C’est donc l’Américaine et ancienne numéro un mondial, Nelly Korda, qui s’est installée en tête, avec le score de –7, plaçant la barre assez haut tout en se donnant un peu d’air sur ses poursuivantes. Partie du Tee n°10, à 13h39, en compagnie de Mao Saigo et de Lilia Vu, Korda a très vite pris la mesure de ce parcours, en étant toujours bien épaulée par son fidèle caddie, époux de l’Allemande Caroline Masson, retirée du circuit.

Dès le trou n°12, Nelly Korda trouvait le chemin du birdie et c’est avec un score de –2 qu’elle filait au départ du trou n°1, pour enchaîner trois birdie à la suite, et se retrouver rapidement dans le haut du leaderboard. Deux derniers birdie à la suite lui offrait la première place provisoire, et l’on a senti l’Américaine sur un rythme de croisière, capable de jouer bien plus bas : « je me sens bien. J’ai bien travaillé avant ce tournoi, et lundi également. Mardi je suis allée m’entraîner au putting green sous la pluie, avant le Pro-Am, et mercredi également. Et finalement, j’ai constatée que nous nous sommes toutes bien préparées avant cette journée, dont je suis satisfaite d’avoir réussi à signer un bon parcours », confia l’Américaine. « Tout m’a impressionné dans cette journée. J’ai rentré de bons putt pour le Par, et j’en ai même rentré un très long, sur mon premier trou, ce qui aurait pu me faire débuter ma journée par un bogey, au lieu de ce Par. Ce fut un putt vraiment solide », précisait Korda, avant d’ajouter : « même sur le second trou où j’ai sauvé un putt à environ 1,50 mètre, et un autre sur environ 2 mètres. Donc j’ai fait de bons coups d’approche et de bons putt avec de bons sauvetage pour le Par. J’ai peut-être un peu trop été à gauche ou à droite avec mon driver, sur quelques départs. Mais je n’en ai pas raté un seul. Sur un parcours comme celui-ci le rough n’est pas trop haut. Alors on peut s’en tirer correctement », précisait un peu plus Nelly Korda qui ne semble pas être effrayée par quoi que ce soit, sur ce parcours.

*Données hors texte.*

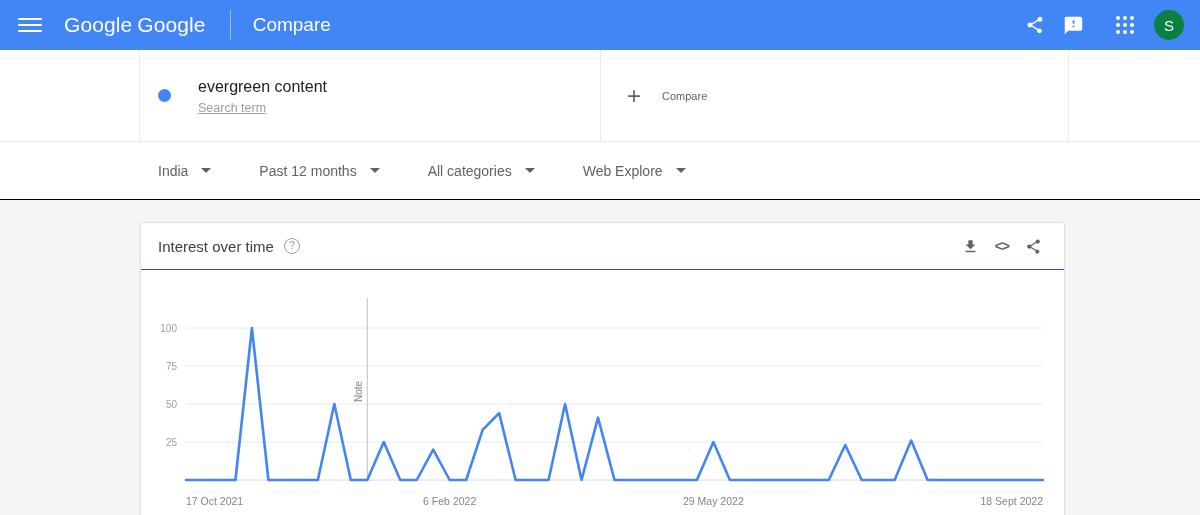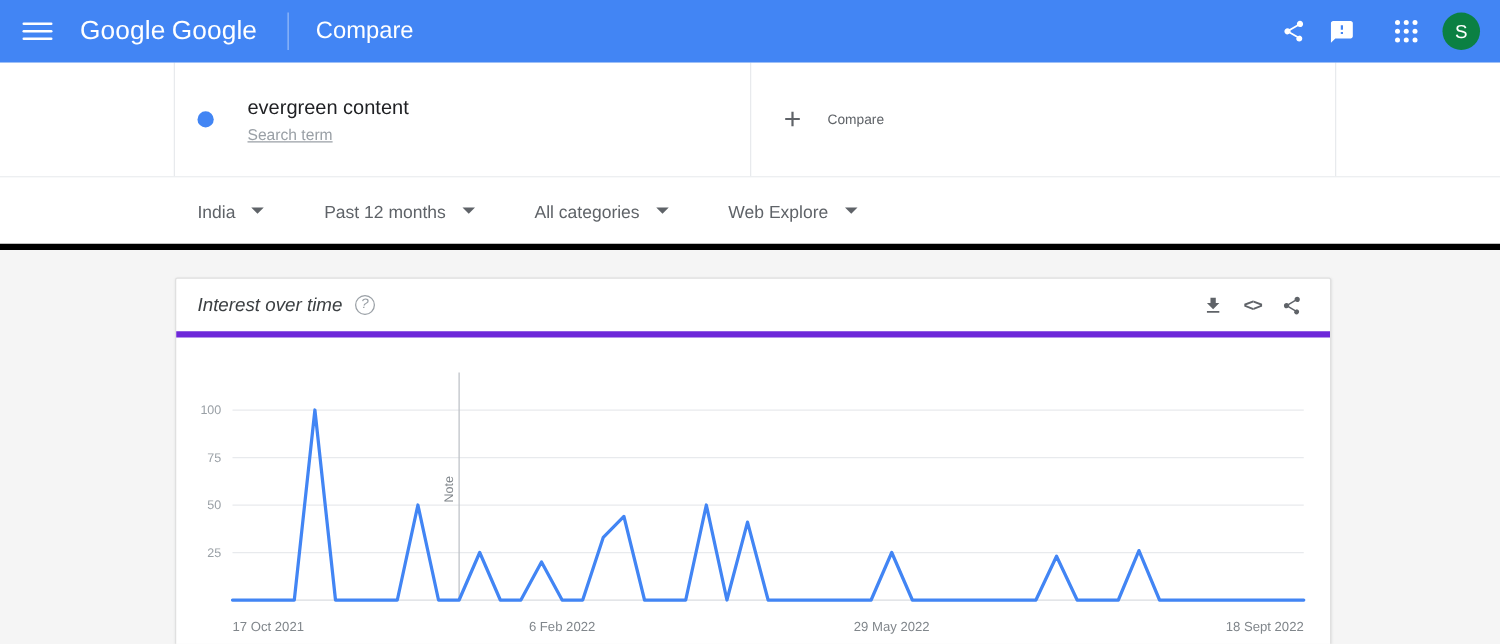--- a/index.html
+++ b/index.html
@@ -97,21 +97,21 @@
   }
   .compare-label { font-size: 11px; color: #5f6368; }
   .q-pad-right { flex: 1; }
 
   
   .filters {
     height: 58px;
     background: #fff;
     display: flex; align-items: center;
     padding-left: 158px;
-    border-bottom: 5px solid #000000;
+    border-bottom: 1px solid #000000;
   }
   .filter {
     display: flex; align-items: center;
     font-size: 14px; color: #5f6368;
     cursor: pointer; margin-right: 48px;
     white-space: nowrap;
   }
   .filter .caret {
     width: 0; height: 0;
     border-left: 5px solid transparent;
@@ -127,22 +127,21 @@
     background: #fff;
     border: 1px solid #e0e0e0;
     border-radius: 2px;
     box-shadow: 0 1px 2px rgba(60,64,67,.10);
     height: 300px;
   }
   .card-head {
     height: 47px;
     display: flex; align-items: center;
     padding: 0 22px 0 17px;
-    border-bottom: 5px solid #6d28d9;
-    font-style: italic;
+    border-bottom: 1px solid #6d28d9;
   }
   .card-title { font-size: 15px; color: #3c4043; }
   .help {
     width: 16px; height: 16px; border-radius: 50%;
     border: 1.3px solid #9aa0a6; color: #9aa0a6;
     font-size: 11px; line-height: 13px; text-align: center;
     margin-left: 10px; cursor: pointer;
   }
   .card-actions { margin-left: auto; display: flex; align-items: center; gap: 16px; }
   .act { cursor: pointer; display: flex; align-items: center; color: #5f6368; }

Derrière elle, à –5, se trouve la Thaïlandaise qui est entrée dans le cercle des vainqueurs, sur ce LPGA Tour, en remportant ce tournoi lorsqu’il se jouait encore sur le mythique parcours de Mission Hill. Ayant manifestement retrouvé du très bon jeu, elle sort du dernier tournoi avec une 5e place qui la met en confiance. Ce jeudi, elle a rendu une carte vierge de bogey, comportant trois birdie à l’aller et deux au retour. « je ne suis pas certaine que ce fut si difficile que de jouer sans commettre de bogey », confia Tavatanakit. « Je me suis contentée d’être dans le moment présent et d’apprécier chaque moment et à me concentrer sur ce qui se trouvait devant moi. J’aurais aimé mieux jouer mon driver. Mais ce parcours est ouvert et heureusement, j’ai réussi à me sortir de situations difficiles en sauvant quelques bons Par », expliquait la joueuse de 26 ans, qui fut rookie en 2020.

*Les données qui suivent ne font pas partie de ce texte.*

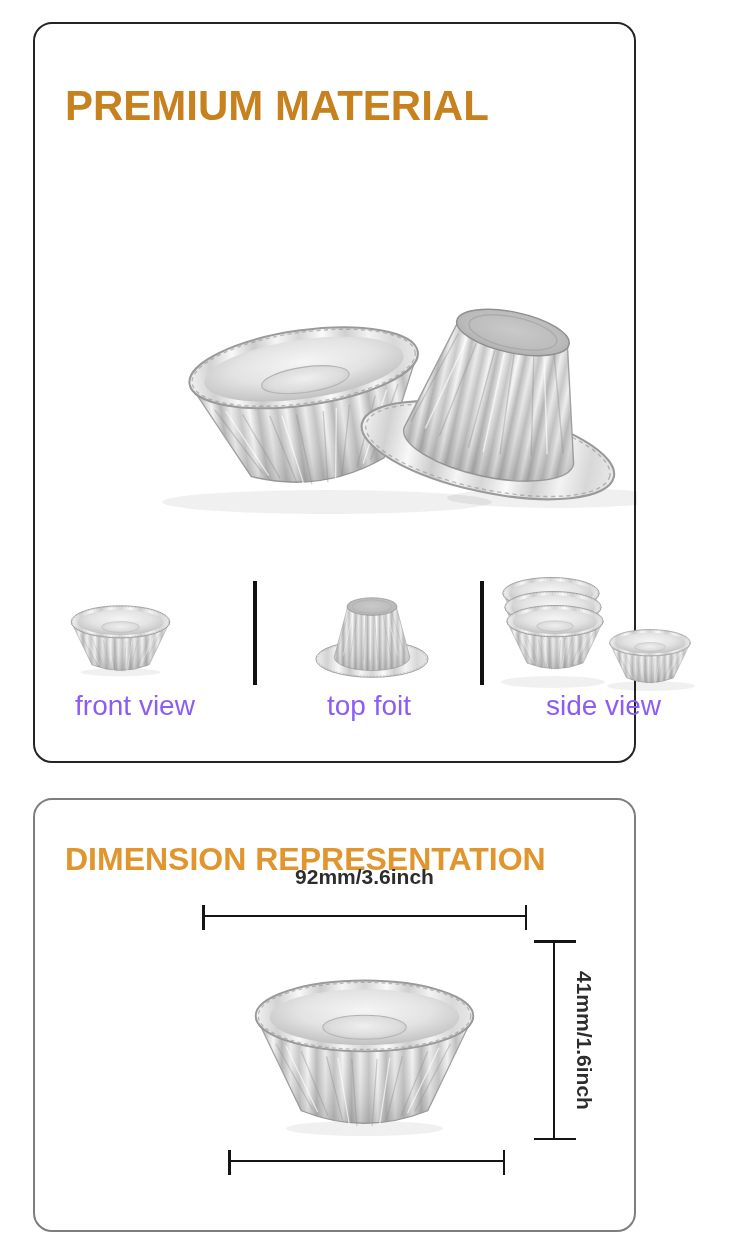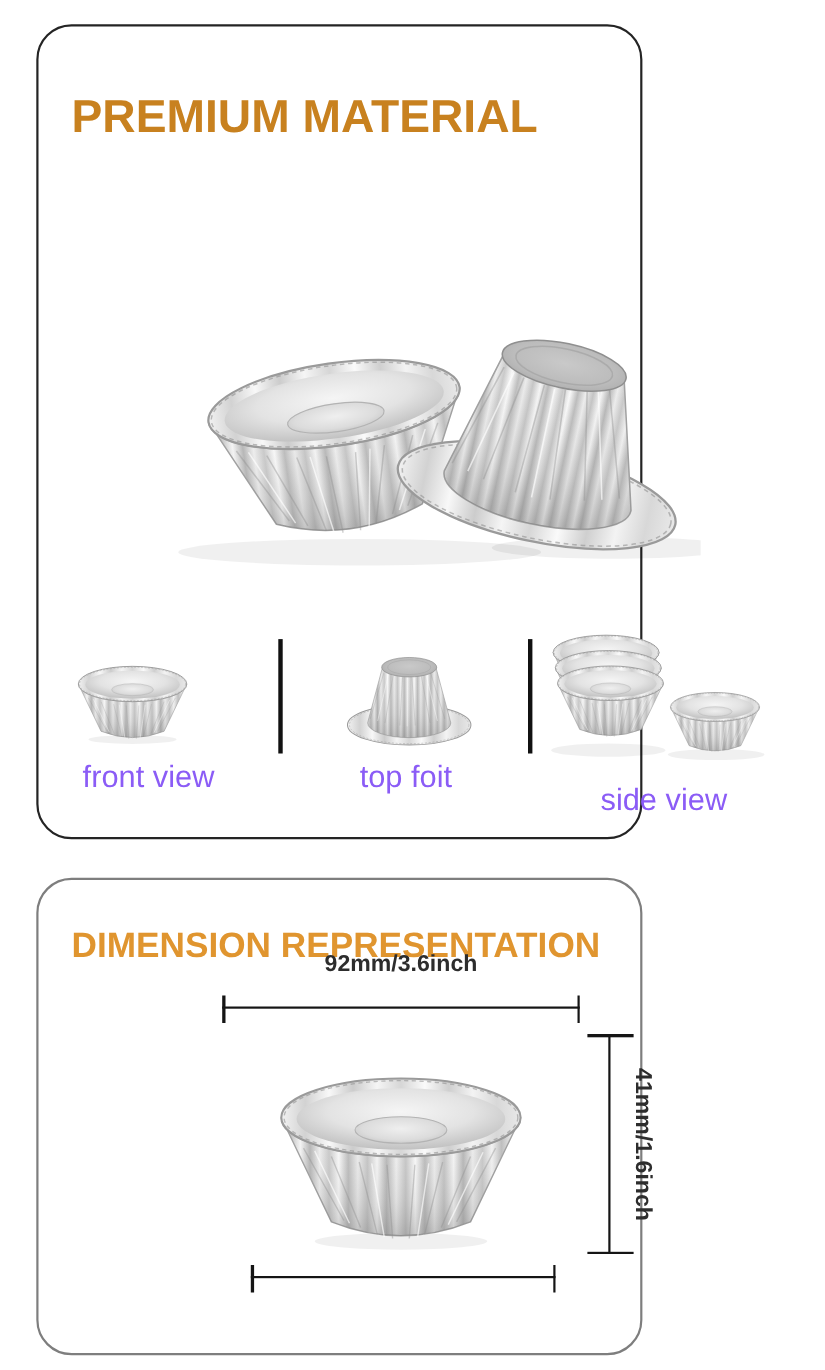--- a/index.html
+++ b/index.html
@@ -1,37 +1,37 @@
 <!DOCTYPE html>
 <html><head>
 <meta charset="utf-8">
 <style>
   html,body{margin:0;padding:0;background:#ffffff;}
   body{width:750px;height:1245px;position:relative;font-family:"Liberation Sans",sans-serif;overflow:hidden;}
-  .card{position:absolute;left:33px;width:551px;background:#fff;border-radius:32px;box-sizing:border-box;}
+  .card{position:absolute;left:33px;width:603px;background:#fff;border-radius:19px;box-sizing:border-box;}
   .card-premium{top:22px;height:741px;border:2.5px solid #242424;}
   .card-dimension{top:798px;height:434px;border:2.5px solid #7e7e7e;}
   .title{position:absolute;left:30px;font-weight:800;font-family:"Liberation Sans",sans-serif;white-space:nowrap;letter-spacing:0;}
   .title-premium{top:30px;font-size:42px;color:#c8811f;}
   .title-dimension{top:20px;font-size:32px;color:#e0952f;}
   .bullets{position:absolute;left:33px;top:94px;margin:0;padding:0;list-style:none;}
   .bullet-row{display:flex;align-items:flex-start;margin-bottom:15px;font-size:18.5px;line-height:23px;color:#5a5a5a;}
   .dot{flex:0 0 auto;width:8px;height:8px;border-radius:50%;background:#c8811f;margin:7px 11px 0 2px;}
   .hero{position:absolute;left:82px;top:212px;width:520px;height:285px;}
   .views{position:absolute;left:0;top:546px;width:679px;height:165px;}
   .view-divider{position:absolute;width:4px;height:104px;background:#111;top:11px;}
   .divider-1{left:218px;} .divider-2{left:445px;}
   .view-img{position:absolute;}
   .img-front{left:28px;top:22px;}
   .img-top{left:276px;top:10px;}
   .img-side{left:458px;top:0px;}
   .view-label{position:absolute;top:120px;text-align:center;font-size:28px;color:#8b5cf6;}
   .label-front{left:0;width:200px;}
   .label-top{left:228px;width:212px;}
-  .label-side{left:458px;width:221px;margin-top:21px;}
+  .label-side{left:458px;width:221px;}
   
   .dim-text{position:absolute;font-size:21px;font-weight:700;color:#2d2d2d;text-align:center;}
   .dim-top-label{left:167px;top:65px;width:325px;}
   .dim-bottom-label{left:193px;top:372px;width:277px;}
   .dim-side-label{left:534px;top:140px;height:200px;width:30px;writing-mode:vertical-rl;display:flex;align-items:center;justify-content:center;text-align:center;}
   .hline{position:absolute;height:0;border-top:2.5px solid #151515;}
   .hline::before,.hline::after{content:"";position:absolute;top:-12px;width:2.5px;height:25px;background:#151515;}
   .hline::before{left:0;} .hline::after{right:0;}
   .dim-line-top{left:167px;top:115px;width:325px;}
   .dim-line-bottom{left:193px;top:360px;width:277px;}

La suite de ce tournoi majeur va permettre de voir si celles qui ont bien joué jusque là, vous pouvoir continuer sur ce rythme, et si celles qui ont connu des difficultés, vont pouvoir améliorer leur jeu et leur score.

Comme notamment Atthaya Thitikul, classée 80e à +2 avec Ayaka Furue, In Gee Chun et Yuka Saso, mais aussi Grace Kim à +3, et qui sont toutes des vainqueurs de Majeurs.